*DATA TO EXAMINE*.
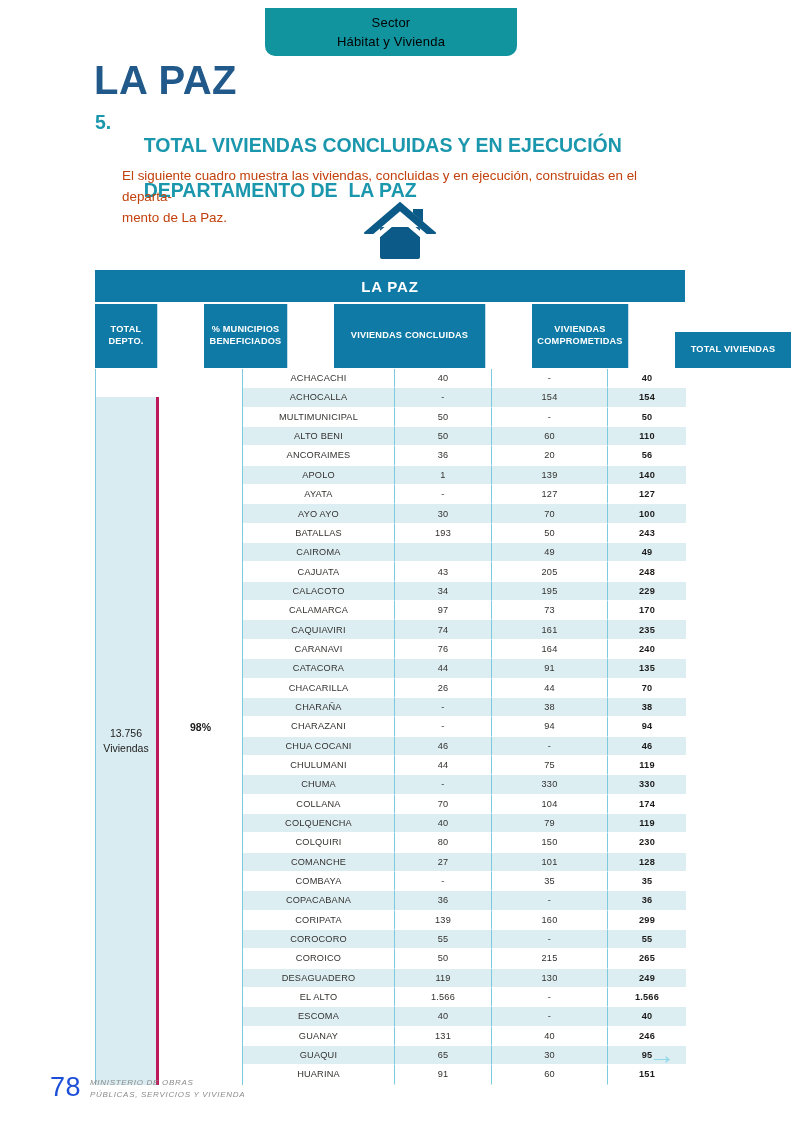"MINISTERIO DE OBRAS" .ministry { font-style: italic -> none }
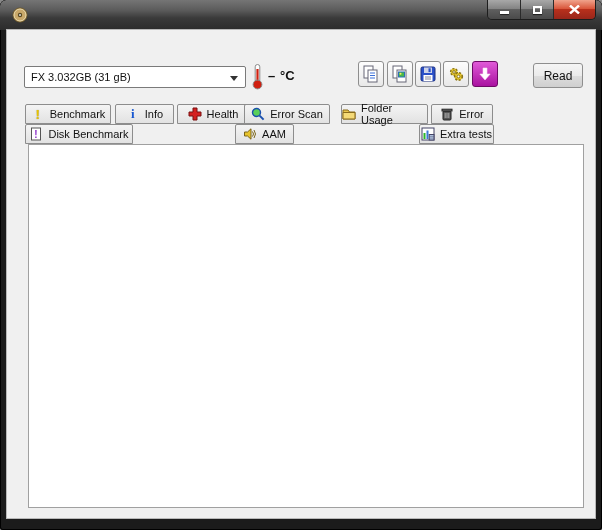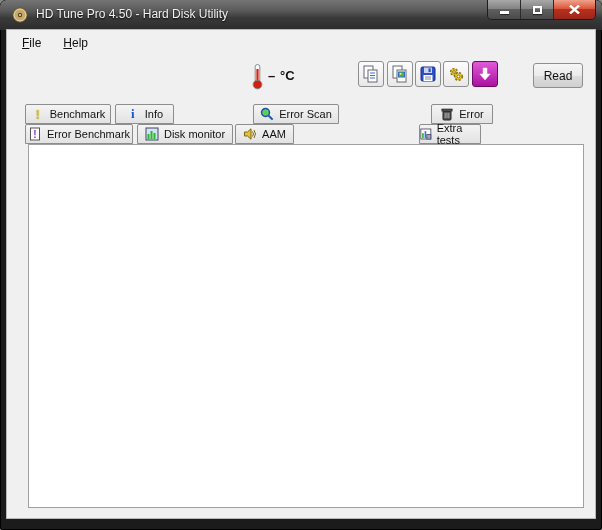"HD Tune Pro 4.50 -" span.title-text { html: <span>HD Tune Pro 4.50 - Hard Disk Utility</span> -> none }
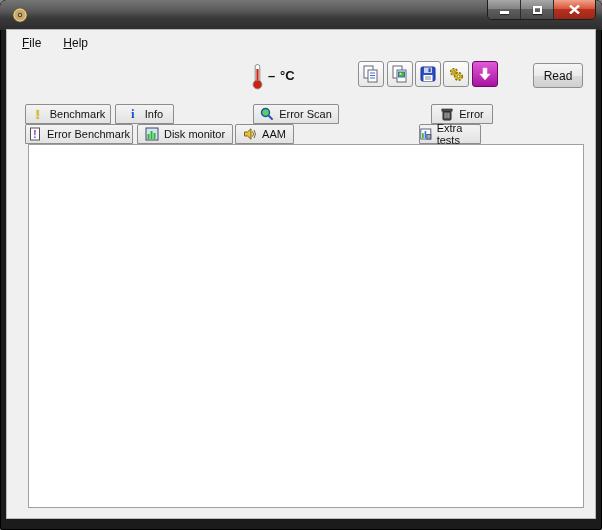"File" div.menubar { html: <div> <span>File</span> <span>Help</span> </div> -> none }
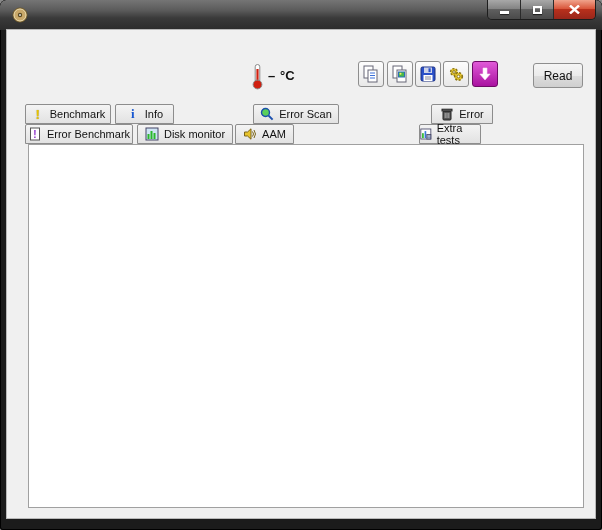"FX 3.032GB (31 gB)" div.combo { html: none -> <div> <span>FX 3.032GB (31 gB)</span> <div></div> </div> }
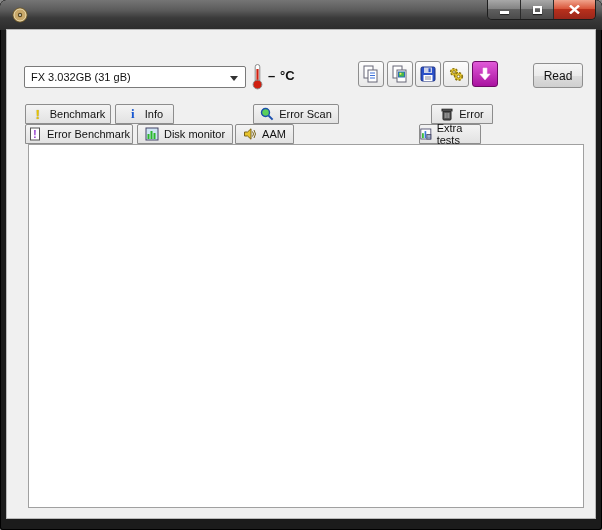"Health" div.tab { html: none -> <div> <svg> <path></path> </svg> <span>Health</span> </div> }
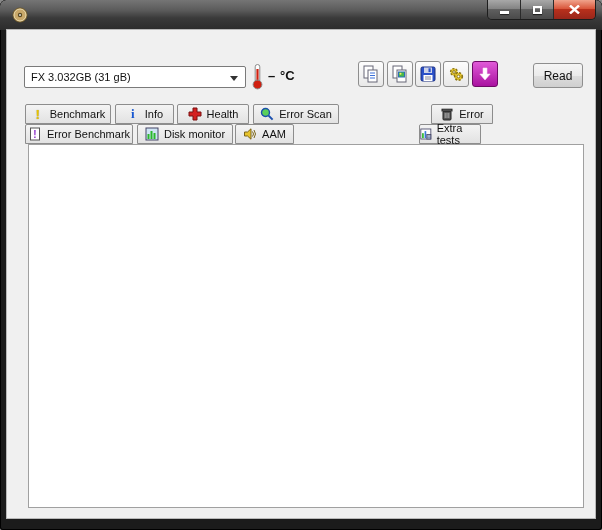"Error Scan" div.tab { left: 253px -> 244px }
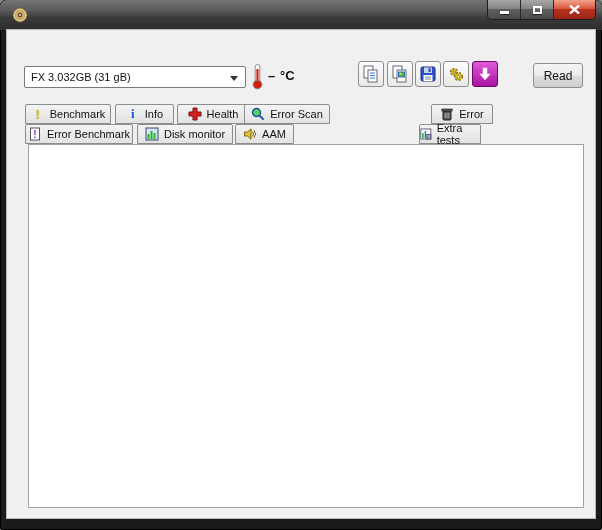"Folder Usage" div.tab { html: none -> <div> <svg> <path></path> <path></path> </svg> <span>Folder Usage</span> </div> }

*ASSIGNED TASK*.
Look above for the line with "-> <div> <span>FX", then print it and each line after it down to and including the line with "left: 253px ->". Leave out the pictures and keep the wording exact.

*COMPLETED EXERCISE*.
"FX 3.032GB (31 gB)" div.combo { html: none -> <div> <span>FX 3.032GB (31 gB)</span> <div></div> </div> }
"Health" div.tab { html: none -> <div> <svg> <path></path> </svg> <span>Health</span> </div> }
"Error Scan" div.tab { left: 253px -> 244px }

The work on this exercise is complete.